3. De strategische raad ondersteunt ook de algehele coördinatie, complementariteit en samenhang tussen de regionale investeringsplatforms, tussen de drie pijlers van het EIP, tussen het EIP en de andere inspanningen van de Unie op het gebied van migratie, de COVID-19-pandemie en de uitvoering van de agenda 2030, tussen de externefinancieringsinstrumenten en trustfondsen van de Unie, en met het EIB-mandaat voor externe leningen, met inbegrip van het EIB-initiatief voor economische veerkracht en de ACS-investeringsfaciliteit, onverminderd de interne bestuursbepalingen van de EIB.”;


(4) In artikel 7 wordt lid 2 vervangen door:


“2. Met de EFDO-garantie worden financierings- en investeringsverrichtingen ondersteund in partnerlanden in Afrika en het Europese nabuurschap en in de in bijlage I bij Verordening (EU) nr. 231/2014 vermelde begunstigden in de Westelijke Balkan.”;


(5) In artikel 8 wordt lid 2 vervangen door:


“2. De investeringsperiode waarin de EFDO-garantieovereenkomsten voor de ondersteuning van financierings- en investeringsverrichtingen met de in aanmerking komende tegenpartijen kunnen worden gesloten, loopt tot 31 december 2021.”;

______________


(6) In artikel 9, lid 1, worden de inleidende zin en punt a) vervangen door:


“1. De financierings- en investeringsverrichtingen die overeenkomstig het in artikel 3 uiteengezette doel van het EFDO in aanmerking komen voor steun via de EFDO-garantie, zijn in overeenstemming met en worden afgestemd op het beleid van de Unie, in het bijzonder het ontwikkelingsbeleid, het Europees nabuurschapsbeleid en het EU-beleid ten aanzien van de Westelijke Balkan, met name in het kader van het uitbreidingsbeleid, alsmede met EU- en internationale steun om de samenhang met andere initiatieven te waarborgen, en hebben de volgende doelstellingen:

a) bijdragen tot de economische, sociale en milieudimensie van duurzame ontwikkeling, en tot de uitvoering van de agenda 2030 en, waar passend, het Europees nabuurschapsbeleid en het EU-beleid ten aanzien van de Westelijke Balkan, met name in het kader van het uitbreidingsbeleid, met bijzondere nadruk op de uitbanning van armoede, fatsoenlijke banen, economische kansen, vaardigheden en ondernemerschap, waarbij in het bijzonder gendergelijkheid en emancipatie van vrouwen en jongeren worden bevorderd, terwijl de rechtsstaat, goed bestuur en mensenrechten worden nagestreefd en versterkt;”;


(7) Artikel 12 wordt als volgt gewijzigd:


a) lid 1 wordt vervangen door:

“1. Onverminderd lid 2, mag het bedrag van de EFDO-garantie op geen enkel moment meer belopen dan 3 578 000 000 EUR.”;

b) lid 2, vierde alinea, wordt vervangen door:

“De totale nettobetalingen uit de algemene begroting van de Unie uit hoofde van de EFDO-garantie mogen niet meer bedragen dan 3 578 000 000 EUR. Onverminderd lid 4 worden betalingen ter honorering van een garantie, voor zover nodig, verricht door de bijdragende lidstaten of andere contribuanten op pari-passubasis met de Unie.”;


_____________________


(8) Artikel 15 wordt als volgt gewijzigd:

“Artikel 15

Financiering van het EFDO uit de algemene begroting van de Unie

De algemene begroting van de Unie voorziet in een bijdrage ten belope van 1 390 000 000 EUR.”.

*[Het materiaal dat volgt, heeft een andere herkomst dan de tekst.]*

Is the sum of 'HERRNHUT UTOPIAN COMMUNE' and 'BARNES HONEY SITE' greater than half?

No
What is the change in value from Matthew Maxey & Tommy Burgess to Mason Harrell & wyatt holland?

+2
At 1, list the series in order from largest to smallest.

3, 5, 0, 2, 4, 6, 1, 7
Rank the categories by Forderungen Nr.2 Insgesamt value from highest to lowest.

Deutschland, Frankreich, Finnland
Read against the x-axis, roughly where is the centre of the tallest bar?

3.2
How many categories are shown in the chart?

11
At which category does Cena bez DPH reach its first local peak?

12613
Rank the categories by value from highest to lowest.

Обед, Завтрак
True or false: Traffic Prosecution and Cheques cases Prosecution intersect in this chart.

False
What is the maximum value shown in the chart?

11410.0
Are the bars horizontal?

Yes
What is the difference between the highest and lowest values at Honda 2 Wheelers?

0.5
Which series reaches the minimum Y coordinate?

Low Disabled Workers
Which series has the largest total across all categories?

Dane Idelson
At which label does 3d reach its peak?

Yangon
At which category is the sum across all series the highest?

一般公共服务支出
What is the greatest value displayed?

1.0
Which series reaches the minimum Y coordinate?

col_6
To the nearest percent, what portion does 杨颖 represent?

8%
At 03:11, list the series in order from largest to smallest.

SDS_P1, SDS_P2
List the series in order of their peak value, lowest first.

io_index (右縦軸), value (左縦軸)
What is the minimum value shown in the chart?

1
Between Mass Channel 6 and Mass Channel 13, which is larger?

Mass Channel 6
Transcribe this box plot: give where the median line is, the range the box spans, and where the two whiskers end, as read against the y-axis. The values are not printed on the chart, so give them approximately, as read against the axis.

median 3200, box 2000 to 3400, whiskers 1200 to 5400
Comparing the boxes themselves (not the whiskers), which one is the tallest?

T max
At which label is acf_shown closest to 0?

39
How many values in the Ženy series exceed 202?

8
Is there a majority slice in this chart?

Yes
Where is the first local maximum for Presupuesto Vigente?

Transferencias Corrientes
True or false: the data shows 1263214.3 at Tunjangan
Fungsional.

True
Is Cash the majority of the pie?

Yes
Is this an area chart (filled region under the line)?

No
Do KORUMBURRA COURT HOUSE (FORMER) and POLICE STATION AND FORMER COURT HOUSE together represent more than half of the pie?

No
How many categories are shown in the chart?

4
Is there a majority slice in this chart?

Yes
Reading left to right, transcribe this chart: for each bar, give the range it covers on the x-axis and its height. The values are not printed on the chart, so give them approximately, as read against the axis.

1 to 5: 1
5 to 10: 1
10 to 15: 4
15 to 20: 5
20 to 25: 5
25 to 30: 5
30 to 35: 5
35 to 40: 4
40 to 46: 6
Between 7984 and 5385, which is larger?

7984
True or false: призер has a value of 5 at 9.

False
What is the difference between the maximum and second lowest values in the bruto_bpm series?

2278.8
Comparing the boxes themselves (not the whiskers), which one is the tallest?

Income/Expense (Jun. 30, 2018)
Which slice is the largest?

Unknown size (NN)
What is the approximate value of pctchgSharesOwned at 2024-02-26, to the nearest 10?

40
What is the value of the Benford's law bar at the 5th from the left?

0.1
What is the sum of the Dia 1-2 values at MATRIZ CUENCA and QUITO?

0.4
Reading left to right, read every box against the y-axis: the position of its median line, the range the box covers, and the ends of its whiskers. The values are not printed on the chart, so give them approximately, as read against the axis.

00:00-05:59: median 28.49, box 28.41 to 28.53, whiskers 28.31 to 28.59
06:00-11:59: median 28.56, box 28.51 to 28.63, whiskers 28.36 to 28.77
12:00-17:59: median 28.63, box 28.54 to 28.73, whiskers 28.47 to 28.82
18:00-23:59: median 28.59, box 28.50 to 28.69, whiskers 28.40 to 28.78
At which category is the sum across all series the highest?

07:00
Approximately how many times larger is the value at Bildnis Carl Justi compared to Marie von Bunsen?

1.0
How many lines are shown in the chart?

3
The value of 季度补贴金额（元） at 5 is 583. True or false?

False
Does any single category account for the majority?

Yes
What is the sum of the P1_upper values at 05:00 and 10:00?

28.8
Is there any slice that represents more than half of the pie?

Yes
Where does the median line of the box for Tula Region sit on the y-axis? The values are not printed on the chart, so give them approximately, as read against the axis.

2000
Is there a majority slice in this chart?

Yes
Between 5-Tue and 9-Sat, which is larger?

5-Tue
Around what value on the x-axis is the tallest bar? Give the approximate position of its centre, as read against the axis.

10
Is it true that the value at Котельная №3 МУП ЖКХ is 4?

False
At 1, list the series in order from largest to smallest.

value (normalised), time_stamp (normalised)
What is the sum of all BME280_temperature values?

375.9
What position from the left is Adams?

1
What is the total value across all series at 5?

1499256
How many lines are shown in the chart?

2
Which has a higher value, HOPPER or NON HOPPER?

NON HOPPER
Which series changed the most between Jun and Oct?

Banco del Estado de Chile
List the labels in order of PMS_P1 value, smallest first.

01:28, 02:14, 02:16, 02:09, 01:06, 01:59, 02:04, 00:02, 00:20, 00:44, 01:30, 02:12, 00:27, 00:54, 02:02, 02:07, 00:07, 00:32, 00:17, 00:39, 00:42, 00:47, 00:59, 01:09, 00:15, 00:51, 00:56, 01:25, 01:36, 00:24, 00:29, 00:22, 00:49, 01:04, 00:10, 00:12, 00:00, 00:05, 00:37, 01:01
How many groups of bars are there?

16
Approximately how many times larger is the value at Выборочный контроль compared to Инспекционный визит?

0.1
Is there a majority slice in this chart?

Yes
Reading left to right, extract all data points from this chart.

(9) Het volgende artikel 15 bis wordt ingevoegd:


“Artikel 15 bis

Ondersteunende maatregelen


Het in artikel 15 genoemde bedrag kan worden gebruikt voor technische en administratieve bijstand, zoals werkzaamheden op het gebied van voorbereiding, monitoring, controle, audit en evaluatie, daaronder begrepen institutionele informatietechnologiesystemen.”.

Artikel 2

Dit besluit treedt in werking op de twintigste dag na die van de bekendmaking ervan in het Publicatieblad van de Europese Unie.

Deze verordening is verbindend in al haar onderdelen en is rechtstreeks toepasselijk in de lidstaten overeenkomstig de Verdragen.